How prescient Gordis was. Just weeks after he penned the essay, the war is behind us (hopefully for good) and that once-solid support for the IDF and the government of Israel is giving way to questions about the worthwhileness of a battle that seems to have left us no closer to any prospects for peace, and with enemies more desperate and angry than before.
To those youngsters and for them, Gordis admonished, we must be able to answer the fundamental question of why we live in a protracted state of war, both with our enemies in the Arab world and with the swelling ranks of anti-Semites around the globe. We must be able to articulate a meaningful and compelling vision of Israel and Judaism, as a country and as a way of life, that fulfills the historic Jewish belief in a land flowing not only with milk and honey but with love and justice, compassion, and peace.
As Gordis wrote, “So why are we here? That’s the question which is going to hang heavily over this country when the uniforms return to the closets and the guns get put away. It’s the question these kids will want to hear their society discussing. They will want to know that this is a fight for our homes, but also for a vision. They want to believe that this fight is worth the lives of the children they haven’t yet had.”
Gordis continued, “When the guns go silent, are we really going to abide a Haredi sector that, for the most part, did nothing to protect this home? When the dust settles, what are we going to do about the Jewish thugs who beat up Israeli Arabs? When the dust settles, will we know how to pick up where Herzl, Jabotinsky, Kook and Berdichevsky left off? This is an earthquake, let there be no doubt. When the guns go silent, we’re going to need to renew a vision that blends resolve with tolerance, strength with utter decency, individual freedom coupled with a sense of serving something greater than ourselves.”
At least for now, the guns are, thankfully, mostly silent. It is the season for Slichot and the days of repentance, the time to emerge from our pain via the path of asking for forgiveness, a theme jumpstarted by Tisha B’Av just weeks earlier. A sacred Jewish myth tells us that thousands of years ago on that very day, a Divine decree was made that the generation of ancient Israelites swayed by spies and dismayed by the seeming impossibility of success in the land of Israel was to wander and die off in the desert.

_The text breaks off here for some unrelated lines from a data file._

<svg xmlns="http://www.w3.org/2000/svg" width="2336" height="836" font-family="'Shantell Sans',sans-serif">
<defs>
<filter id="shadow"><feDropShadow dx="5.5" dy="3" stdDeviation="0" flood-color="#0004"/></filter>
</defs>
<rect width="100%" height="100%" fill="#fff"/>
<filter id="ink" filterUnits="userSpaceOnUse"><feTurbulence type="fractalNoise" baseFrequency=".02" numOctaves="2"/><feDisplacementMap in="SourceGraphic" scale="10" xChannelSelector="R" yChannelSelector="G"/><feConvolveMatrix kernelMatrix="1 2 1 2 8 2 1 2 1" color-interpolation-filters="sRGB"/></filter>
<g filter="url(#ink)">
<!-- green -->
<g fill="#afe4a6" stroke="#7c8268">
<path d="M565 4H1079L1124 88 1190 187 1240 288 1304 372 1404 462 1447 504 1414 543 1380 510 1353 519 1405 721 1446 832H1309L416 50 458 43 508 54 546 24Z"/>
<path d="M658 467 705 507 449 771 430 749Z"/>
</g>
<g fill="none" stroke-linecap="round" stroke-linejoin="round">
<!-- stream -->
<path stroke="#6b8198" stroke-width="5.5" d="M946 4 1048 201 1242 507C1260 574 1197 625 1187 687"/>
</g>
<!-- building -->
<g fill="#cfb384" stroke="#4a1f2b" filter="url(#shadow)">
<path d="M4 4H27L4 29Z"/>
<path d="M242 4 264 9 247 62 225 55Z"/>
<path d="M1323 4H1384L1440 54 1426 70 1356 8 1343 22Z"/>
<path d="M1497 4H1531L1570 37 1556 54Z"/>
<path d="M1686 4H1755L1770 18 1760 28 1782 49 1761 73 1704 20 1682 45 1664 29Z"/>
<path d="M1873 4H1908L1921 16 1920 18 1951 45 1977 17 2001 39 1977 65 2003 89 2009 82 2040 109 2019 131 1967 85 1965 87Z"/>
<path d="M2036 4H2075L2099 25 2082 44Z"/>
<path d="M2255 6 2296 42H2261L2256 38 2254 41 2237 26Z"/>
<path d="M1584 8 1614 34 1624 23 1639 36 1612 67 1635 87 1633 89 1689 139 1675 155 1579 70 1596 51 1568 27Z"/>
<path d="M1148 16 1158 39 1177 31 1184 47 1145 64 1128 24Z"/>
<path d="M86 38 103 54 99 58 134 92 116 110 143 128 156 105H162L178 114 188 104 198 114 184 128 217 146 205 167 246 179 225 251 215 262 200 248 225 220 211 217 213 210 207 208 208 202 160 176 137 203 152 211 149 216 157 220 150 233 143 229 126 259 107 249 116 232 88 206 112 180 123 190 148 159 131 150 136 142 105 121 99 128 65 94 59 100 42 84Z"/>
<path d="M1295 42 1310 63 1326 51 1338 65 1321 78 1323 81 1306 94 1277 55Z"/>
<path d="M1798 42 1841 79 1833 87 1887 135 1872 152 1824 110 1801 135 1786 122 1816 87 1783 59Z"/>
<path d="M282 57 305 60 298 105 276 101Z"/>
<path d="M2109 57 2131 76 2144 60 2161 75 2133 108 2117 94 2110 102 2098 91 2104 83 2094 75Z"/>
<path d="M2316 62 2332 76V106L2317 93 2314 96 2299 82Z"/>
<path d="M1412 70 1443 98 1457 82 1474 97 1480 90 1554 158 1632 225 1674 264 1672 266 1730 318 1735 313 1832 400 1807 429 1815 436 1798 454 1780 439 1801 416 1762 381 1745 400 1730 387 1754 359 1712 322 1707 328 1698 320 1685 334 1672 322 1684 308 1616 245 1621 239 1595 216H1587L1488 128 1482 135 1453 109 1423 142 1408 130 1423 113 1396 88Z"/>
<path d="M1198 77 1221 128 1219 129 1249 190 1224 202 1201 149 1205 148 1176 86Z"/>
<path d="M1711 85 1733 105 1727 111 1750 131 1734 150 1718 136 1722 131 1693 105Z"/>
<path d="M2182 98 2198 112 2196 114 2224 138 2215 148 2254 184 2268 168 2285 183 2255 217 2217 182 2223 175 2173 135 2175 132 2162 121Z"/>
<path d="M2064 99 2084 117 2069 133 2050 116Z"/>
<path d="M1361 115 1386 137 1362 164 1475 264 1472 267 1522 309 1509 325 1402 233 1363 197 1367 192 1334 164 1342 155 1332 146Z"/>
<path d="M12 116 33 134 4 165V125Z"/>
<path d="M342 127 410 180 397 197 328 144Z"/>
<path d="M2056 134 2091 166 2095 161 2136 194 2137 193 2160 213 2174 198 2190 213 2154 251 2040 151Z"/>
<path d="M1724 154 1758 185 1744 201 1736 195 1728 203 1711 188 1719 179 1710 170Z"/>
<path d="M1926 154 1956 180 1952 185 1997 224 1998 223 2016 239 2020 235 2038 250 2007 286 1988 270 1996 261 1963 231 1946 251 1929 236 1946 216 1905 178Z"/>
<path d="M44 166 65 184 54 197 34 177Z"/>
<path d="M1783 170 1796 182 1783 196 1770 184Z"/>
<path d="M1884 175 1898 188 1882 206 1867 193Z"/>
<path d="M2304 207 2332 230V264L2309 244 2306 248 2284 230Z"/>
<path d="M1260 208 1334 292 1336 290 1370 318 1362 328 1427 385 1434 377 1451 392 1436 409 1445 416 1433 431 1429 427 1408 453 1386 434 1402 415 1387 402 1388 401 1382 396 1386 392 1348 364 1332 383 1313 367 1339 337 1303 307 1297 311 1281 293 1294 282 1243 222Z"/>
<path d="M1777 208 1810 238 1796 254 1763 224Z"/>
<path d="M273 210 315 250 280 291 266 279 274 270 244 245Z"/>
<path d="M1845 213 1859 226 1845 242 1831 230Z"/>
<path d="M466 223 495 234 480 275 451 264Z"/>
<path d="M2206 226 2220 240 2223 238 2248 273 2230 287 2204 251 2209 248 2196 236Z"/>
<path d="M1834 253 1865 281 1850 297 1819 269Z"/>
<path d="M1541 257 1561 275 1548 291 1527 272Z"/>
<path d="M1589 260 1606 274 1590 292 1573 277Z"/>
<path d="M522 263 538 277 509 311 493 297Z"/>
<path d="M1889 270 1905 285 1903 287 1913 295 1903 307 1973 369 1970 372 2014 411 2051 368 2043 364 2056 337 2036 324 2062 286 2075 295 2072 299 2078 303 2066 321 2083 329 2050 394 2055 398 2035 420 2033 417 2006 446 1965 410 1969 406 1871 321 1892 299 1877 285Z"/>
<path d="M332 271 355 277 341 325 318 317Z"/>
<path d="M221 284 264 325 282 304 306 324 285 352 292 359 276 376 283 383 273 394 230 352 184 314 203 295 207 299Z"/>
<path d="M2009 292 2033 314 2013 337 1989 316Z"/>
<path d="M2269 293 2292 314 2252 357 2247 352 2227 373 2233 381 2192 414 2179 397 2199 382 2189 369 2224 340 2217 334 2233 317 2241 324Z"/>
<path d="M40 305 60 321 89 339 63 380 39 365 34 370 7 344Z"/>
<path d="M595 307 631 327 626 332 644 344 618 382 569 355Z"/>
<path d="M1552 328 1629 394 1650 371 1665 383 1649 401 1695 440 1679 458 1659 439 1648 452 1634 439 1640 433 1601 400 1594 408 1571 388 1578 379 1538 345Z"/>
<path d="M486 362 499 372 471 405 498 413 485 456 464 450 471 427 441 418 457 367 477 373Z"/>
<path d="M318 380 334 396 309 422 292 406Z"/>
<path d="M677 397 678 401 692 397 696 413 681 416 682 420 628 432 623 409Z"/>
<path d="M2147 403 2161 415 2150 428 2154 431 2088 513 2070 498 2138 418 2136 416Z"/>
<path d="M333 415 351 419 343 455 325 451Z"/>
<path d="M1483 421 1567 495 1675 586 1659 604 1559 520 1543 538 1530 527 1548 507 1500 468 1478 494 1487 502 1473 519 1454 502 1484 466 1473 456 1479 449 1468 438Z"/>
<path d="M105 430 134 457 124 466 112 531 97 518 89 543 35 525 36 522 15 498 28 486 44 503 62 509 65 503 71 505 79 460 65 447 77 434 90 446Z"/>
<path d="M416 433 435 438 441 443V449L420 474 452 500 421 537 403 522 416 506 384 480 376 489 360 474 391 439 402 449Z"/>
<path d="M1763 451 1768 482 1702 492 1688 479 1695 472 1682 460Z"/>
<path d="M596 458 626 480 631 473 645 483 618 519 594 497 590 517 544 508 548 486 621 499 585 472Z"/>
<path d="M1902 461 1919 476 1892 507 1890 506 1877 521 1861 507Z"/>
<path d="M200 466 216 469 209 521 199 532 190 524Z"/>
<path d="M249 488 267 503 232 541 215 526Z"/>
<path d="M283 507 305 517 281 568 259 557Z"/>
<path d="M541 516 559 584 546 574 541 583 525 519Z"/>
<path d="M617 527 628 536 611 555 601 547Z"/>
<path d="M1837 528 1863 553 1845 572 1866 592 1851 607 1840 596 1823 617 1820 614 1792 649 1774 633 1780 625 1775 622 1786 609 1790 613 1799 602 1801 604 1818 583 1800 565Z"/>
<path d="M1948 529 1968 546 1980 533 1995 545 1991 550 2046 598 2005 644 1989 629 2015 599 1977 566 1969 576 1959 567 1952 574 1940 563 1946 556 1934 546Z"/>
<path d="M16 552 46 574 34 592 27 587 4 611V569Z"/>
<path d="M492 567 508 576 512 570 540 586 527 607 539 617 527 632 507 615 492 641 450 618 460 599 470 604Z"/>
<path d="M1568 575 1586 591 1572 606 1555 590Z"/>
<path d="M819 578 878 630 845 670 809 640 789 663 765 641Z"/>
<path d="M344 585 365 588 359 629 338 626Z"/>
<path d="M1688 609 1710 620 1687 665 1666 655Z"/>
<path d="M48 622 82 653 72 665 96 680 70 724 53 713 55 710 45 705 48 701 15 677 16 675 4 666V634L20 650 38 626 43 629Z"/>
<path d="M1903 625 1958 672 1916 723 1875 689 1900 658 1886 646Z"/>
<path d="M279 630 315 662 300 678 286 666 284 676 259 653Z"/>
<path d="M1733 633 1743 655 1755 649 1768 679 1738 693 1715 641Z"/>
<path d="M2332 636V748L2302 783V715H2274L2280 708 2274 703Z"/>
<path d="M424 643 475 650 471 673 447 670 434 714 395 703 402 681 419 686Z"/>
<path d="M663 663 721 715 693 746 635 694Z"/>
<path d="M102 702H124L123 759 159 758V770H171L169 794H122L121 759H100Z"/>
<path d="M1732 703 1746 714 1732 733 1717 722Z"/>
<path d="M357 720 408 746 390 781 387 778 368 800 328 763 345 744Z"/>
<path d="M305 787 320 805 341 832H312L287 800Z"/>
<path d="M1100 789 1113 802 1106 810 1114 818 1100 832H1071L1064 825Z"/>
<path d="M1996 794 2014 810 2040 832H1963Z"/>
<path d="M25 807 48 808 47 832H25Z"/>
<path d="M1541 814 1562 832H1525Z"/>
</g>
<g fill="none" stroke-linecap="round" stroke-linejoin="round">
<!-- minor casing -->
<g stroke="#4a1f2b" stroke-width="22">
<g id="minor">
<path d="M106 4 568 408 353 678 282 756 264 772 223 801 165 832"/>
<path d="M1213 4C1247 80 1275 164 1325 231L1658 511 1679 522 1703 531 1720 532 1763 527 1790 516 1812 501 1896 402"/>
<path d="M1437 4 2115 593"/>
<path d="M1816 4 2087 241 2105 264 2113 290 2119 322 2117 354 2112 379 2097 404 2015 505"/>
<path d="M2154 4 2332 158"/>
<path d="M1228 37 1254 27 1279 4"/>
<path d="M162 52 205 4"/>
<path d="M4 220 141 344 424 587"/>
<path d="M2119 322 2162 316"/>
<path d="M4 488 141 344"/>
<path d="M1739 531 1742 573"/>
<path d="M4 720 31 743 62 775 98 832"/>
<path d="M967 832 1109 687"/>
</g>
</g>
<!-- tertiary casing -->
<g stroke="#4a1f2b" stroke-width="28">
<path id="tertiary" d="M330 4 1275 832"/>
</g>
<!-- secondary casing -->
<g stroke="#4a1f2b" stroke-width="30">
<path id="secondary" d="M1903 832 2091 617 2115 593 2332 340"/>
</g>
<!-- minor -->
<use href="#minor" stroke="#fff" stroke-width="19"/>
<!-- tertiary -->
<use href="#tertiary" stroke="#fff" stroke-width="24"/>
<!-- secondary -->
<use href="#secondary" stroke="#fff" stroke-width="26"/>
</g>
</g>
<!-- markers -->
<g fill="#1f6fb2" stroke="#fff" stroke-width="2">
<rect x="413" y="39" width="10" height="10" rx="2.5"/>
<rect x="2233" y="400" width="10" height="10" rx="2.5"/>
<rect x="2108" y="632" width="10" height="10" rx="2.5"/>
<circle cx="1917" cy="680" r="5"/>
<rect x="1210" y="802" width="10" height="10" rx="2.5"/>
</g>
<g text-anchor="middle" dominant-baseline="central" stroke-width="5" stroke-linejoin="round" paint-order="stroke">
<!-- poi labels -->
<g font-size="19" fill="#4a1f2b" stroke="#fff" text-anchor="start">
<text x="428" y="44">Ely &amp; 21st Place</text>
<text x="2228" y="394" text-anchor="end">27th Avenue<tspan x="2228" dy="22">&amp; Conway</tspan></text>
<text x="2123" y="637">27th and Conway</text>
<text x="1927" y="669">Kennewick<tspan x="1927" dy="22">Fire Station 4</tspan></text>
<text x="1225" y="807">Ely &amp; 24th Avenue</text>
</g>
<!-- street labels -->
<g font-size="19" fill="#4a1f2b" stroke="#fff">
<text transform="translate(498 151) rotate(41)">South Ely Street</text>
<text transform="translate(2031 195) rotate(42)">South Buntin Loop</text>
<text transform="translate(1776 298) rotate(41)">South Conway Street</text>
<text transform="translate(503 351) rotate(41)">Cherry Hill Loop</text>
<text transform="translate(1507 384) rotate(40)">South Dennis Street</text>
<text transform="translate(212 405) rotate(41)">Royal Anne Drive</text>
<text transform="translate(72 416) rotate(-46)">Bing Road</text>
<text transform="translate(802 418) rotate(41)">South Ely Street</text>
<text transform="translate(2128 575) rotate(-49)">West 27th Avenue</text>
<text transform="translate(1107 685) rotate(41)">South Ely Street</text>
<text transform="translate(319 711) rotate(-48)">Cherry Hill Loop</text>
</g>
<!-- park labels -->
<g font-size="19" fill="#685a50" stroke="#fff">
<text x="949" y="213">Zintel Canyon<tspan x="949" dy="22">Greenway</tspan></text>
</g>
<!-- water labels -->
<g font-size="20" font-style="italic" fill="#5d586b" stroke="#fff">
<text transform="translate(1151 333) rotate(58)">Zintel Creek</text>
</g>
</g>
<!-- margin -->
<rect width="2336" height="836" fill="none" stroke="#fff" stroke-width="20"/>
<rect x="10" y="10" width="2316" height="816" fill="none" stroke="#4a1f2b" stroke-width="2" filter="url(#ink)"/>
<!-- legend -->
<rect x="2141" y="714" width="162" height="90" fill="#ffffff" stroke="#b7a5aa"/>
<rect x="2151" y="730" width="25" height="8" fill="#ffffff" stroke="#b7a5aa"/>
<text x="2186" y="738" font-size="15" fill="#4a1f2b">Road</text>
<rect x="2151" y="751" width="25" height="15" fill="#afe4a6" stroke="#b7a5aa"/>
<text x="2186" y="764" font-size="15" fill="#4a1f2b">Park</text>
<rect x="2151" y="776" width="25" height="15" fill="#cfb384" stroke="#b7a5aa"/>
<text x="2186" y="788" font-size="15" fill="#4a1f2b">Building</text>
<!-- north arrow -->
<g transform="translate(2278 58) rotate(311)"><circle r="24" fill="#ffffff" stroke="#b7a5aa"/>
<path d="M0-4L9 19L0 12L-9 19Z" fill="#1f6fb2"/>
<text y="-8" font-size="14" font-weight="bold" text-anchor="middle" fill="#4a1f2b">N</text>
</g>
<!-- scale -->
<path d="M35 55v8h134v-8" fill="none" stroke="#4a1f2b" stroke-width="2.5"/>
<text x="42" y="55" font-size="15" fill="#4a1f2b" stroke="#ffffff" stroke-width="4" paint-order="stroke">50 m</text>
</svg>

Maybe this year, in this season of teshuvah, we can offer an inner tikkun, an inner correction to that decree, and prevent this generation from surrendering to dismay by bequeathing to it a renewed, reinvigorated sense of mission, as a country and as a people.
This year, Slichot have arrived just as Israel is beginning to return to normal life after a war most understood as defensive in spite of the vast destruction it entailed. Maybe this year the inner searching prompted by Slichot and the High Holy Days should be reframed for us as a community: less about how we may have sinned to make ourselves vulnerable to war and terrorism, and more about what we are capable of achieving to strengthen ourselves as a society and as a spiritual and cultural tradition to ensure a future of integrity, purpose and peace – with our enemies, of course, but first and foremost, with ourselves.